The Gnome’s Arms Pub, Henford-on-Bagley
“Excuse me!” The woman at the end of the bar waved. “I’ve been waiting for a drink all evening.”
And you’ll keep waiting, Alice thought. It had been easier to ignore her when there were more sims in the bar, but now it was taking all of Alice’s concentration. She missed Vlad. When he was around, this sort of thing didn’t happen.
“Hey, can we get some water for Lucy?” one of the sims who came in with the bachelorette party gestured at the restroom, “She’s in the bathroom puking.”
“I cannot believe you’re just going to ignore me!” the woman at the end of the bar growled, “I’ve been sitting here for hours.”

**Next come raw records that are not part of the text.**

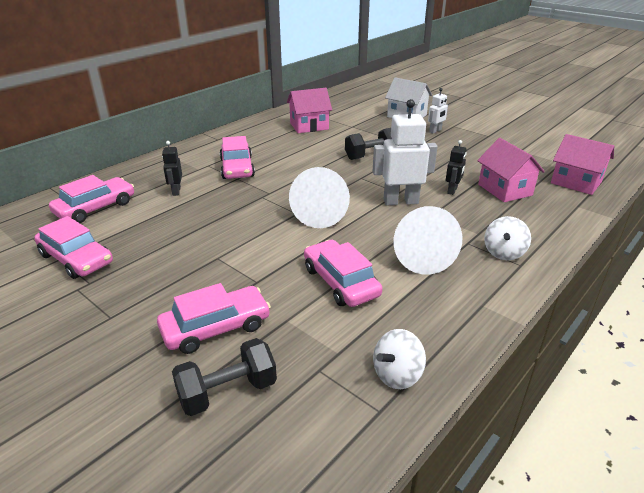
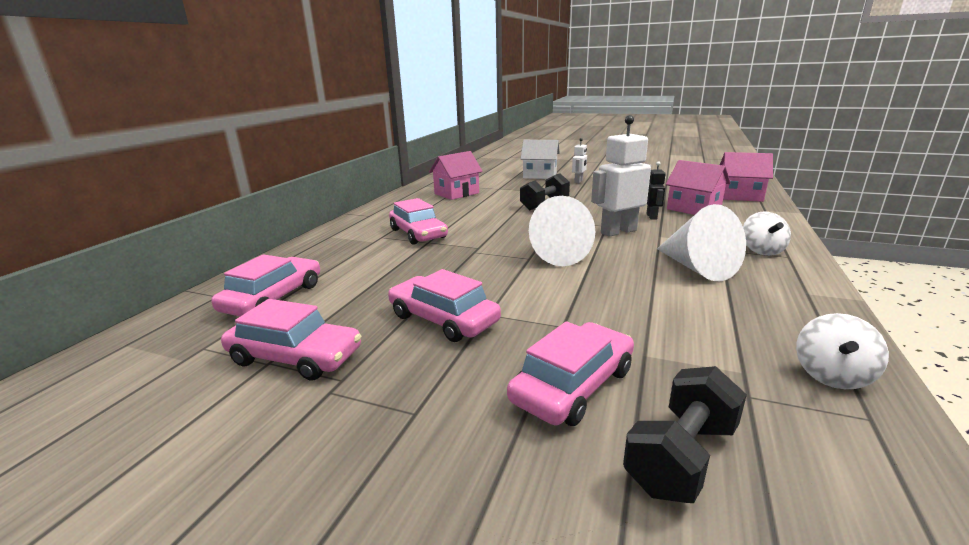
camera: 20 degrees left, 10 degrees down
black robot [162,141,182,196] -> none
pink car [304,240,383,307] -> pink car moved to [388,269,501,342]

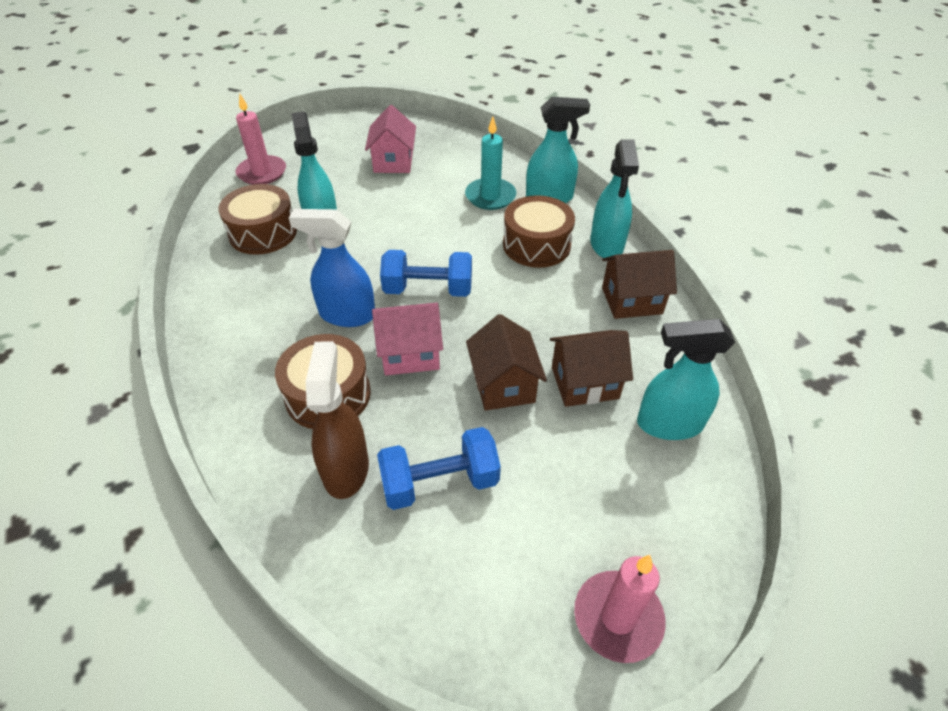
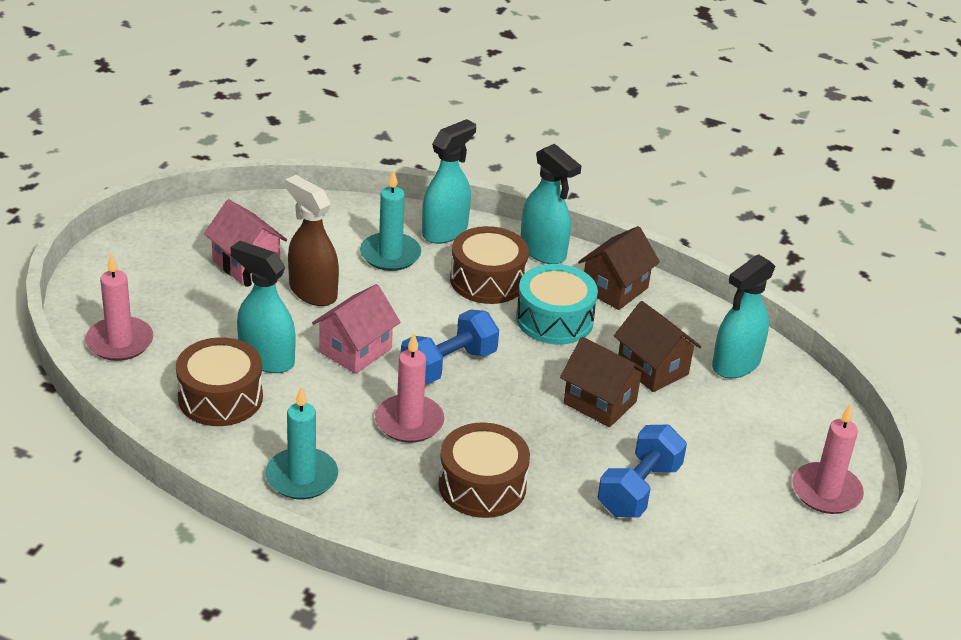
camera: 45 degrees left, 10 degrees down
blue spray bottle [289,209,375,327] -> pink candle [375,333,445,443]
brown spray bottle [306,341,369,499] -> brown spray bottle moved to [285,175,339,306]
pink house [372,302,443,375] -> pink house moved to [312,284,400,374]
brown house [550,330,633,407] -> brown house turned 75 degrees counterclockwise [614,301,701,392]
none -> turquoise candle [266,386,338,499]
none -> turquoise drum [516,264,598,345]

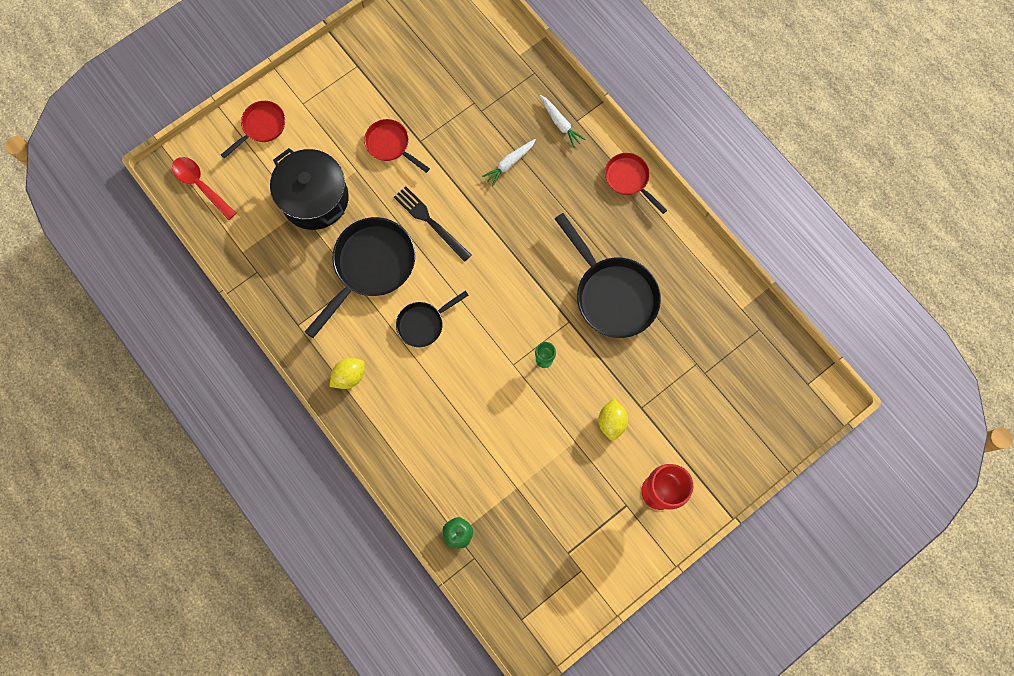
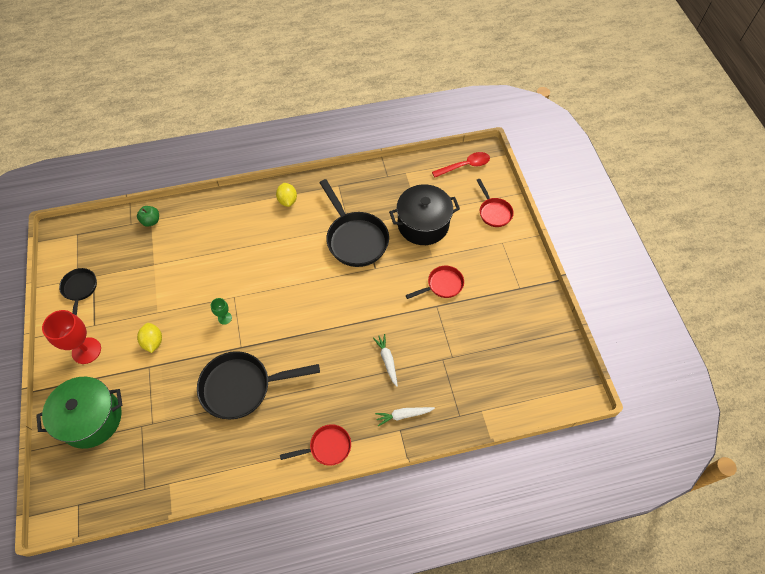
camera: 115 degrees right, 15 degrees down
black fork [394,186,471,262] -> none
black pan [396,290,469,347] -> black pan moved to [59,268,97,316]
yellow lemon [598,399,628,441] -> yellow lemon turned 45 degrees clockwise [137,323,162,353]
none -> green pot [36,377,122,449]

It was the entitlement that had Alice gritting her teeth. She didn’t so much as glance in the woman’s direction as she followed the group to the bathroom. The clean-up was gross, but toddlers got you pretty well accommodated with gross, so Alice managed it without much fanfare. Afterward, she tucked the stumbling lot of them into a taxi to return to their bed and breakfast.
“I want a drink!” the woman screeched.
“You don’t need one!” Alice hissed, “You don’t need food at all, so can you please just—”
“Who are you talking to?” Michael asked as he set down a box of bottles he’d carried up from the basement.
“N-no one,” Alice stammered.
The woman began to sob, hunching forward to reveal the gruesome knife plunged into her skull.
“Just complaining to myself about cleaning up all the puke,” Alice finished, breathless.
He grimaced, “Yeah, when I offered to drop off the mushrooms she ordered, Sarah said you were working really hard. She told me she left a bonus for you under the cash register.”
The woman’s sobs grew frantic, and red energy began to pour out of her.
Alice dug her nails into her palms and forced a smile. “Thanks, it’s no big deal. Would you mind locking up? I’m spent.”
Alice didn’t wait for the rest of his answer. She grabbed the envelope and high-tailed it out of the bar.
Sims International Hotel, Oasis Springs
It was only practice that kept him from limping. That, and sheer, burning determination.
His dark form pulsed again, begging to be let out, the hunger now insistent, like knives being driven under his skin.
Shaking with the effort of leashing it, he stumbled into the bathroom and flung open the cabinets, searching for a bottle of painkillers and crying out when his hands trembled so badly he spilled them.
He crawled, scooping them up, then tore at his clothing and hobbled into the shower. The pulsing sound of the water helped drown out the aching roar in his ears. It was too many painkillers. If he were mortal, he’d be dead. But they worked with whatever occult energy he could release to dull the pain until it became almost hazy.
He stretched out on the bed and turned on the livestream of the conference. Lilith was brilliant, carefully laying out her work on interpreting old manuscripts. Vlad closed his eyes and leaned back, smiling whenever he heard her reference a book or an argument he remembered from her ongoing thesis. Every few decades, when she had to pretend to be a student again, she worked to refine it, albeit in terms mortals would find acceptable.
Magic, Lilith believed, wasn’t just contained in old books as spells; the old books were magic all their own. They held a spell only until the idea of it took on a life of its own and no longer needed the pages as a physical container. Or at least, that was his best understanding of it. Lilith had written most of it in formulas and numbers. She said that was how magic made sense to her. Vlad knew the taste of magic, the shape, weight, and smell of it—but not its logic.
He was just starting to relax and maybe fall asleep for the first time in years when there was a commotion onscreen. The bespectacled sim that corned him earlier was peppering Lilith with absurd arguments and observations.
“…but you’ve only done a preliminary review of these texts. As Goodley Mather detailed in The Ultimate Vampire Tome, occult energy is patriarchal in nature; it’s why male vampires have better control of it. Now, if men could harness that power—“
“Is there a question in there?” Lilith asked icily.
Suddenly, Vlad was standing in front of the TV, nostrils flaring.
He had been hungry, so hungry. He bared his teeth and took note of the sim’s name, tracking the sound of the man’s walk. Vlad was so immersed that he barely noticed as the last of his bones cracked back into place, and light sparked in the eye that was usually dead.
When the sim got up and left, Vlad did too. He stood in the hallway like a man deranged, listening for the cadence of those steps.
And when he heard it…
“Good evening Biffington Bobridge; as it turns out, I also have a question that’s really more of a comment.”